TASK DIRECTIONS:
Can you repeat everything in the material from the line containing "легендарный Кубок памяти" down to the line containing "регионов России.", both of those lines included, with nothing changed?

+++

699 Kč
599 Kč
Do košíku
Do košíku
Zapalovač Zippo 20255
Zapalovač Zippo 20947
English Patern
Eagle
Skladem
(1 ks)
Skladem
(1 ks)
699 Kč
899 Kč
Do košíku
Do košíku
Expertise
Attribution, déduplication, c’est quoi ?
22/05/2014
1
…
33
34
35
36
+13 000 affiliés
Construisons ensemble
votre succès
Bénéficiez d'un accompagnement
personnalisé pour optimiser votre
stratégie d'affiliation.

+++

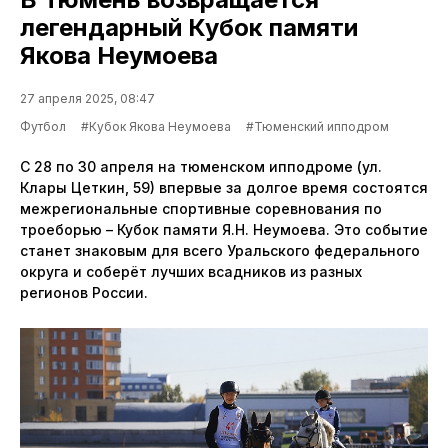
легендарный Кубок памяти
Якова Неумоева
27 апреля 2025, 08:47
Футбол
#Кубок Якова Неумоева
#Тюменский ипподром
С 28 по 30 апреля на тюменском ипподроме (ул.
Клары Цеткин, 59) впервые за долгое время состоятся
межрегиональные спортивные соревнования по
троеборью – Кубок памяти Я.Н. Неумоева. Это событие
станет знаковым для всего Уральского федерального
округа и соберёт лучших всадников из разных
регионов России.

+++

EXPECTED ANSWER:
легендарный Кубок памяти
Якова Неумоева
27 апреля 2025, 08:47
Футбол
#Кубок Якова Неумоева
#Тюменский ипподром
С 28 по 30 апреля на тюменском ипподроме (ул.
Клары Цеткин, 59) впервые за долгое время состоятся
межрегиональные спортивные соревнования по
троеборью – Кубок памяти Я.Н. Неумоева. Это событие
станет знаковым для всего Уральского федерального
округа и соберёт лучших всадников из разных
регионов России.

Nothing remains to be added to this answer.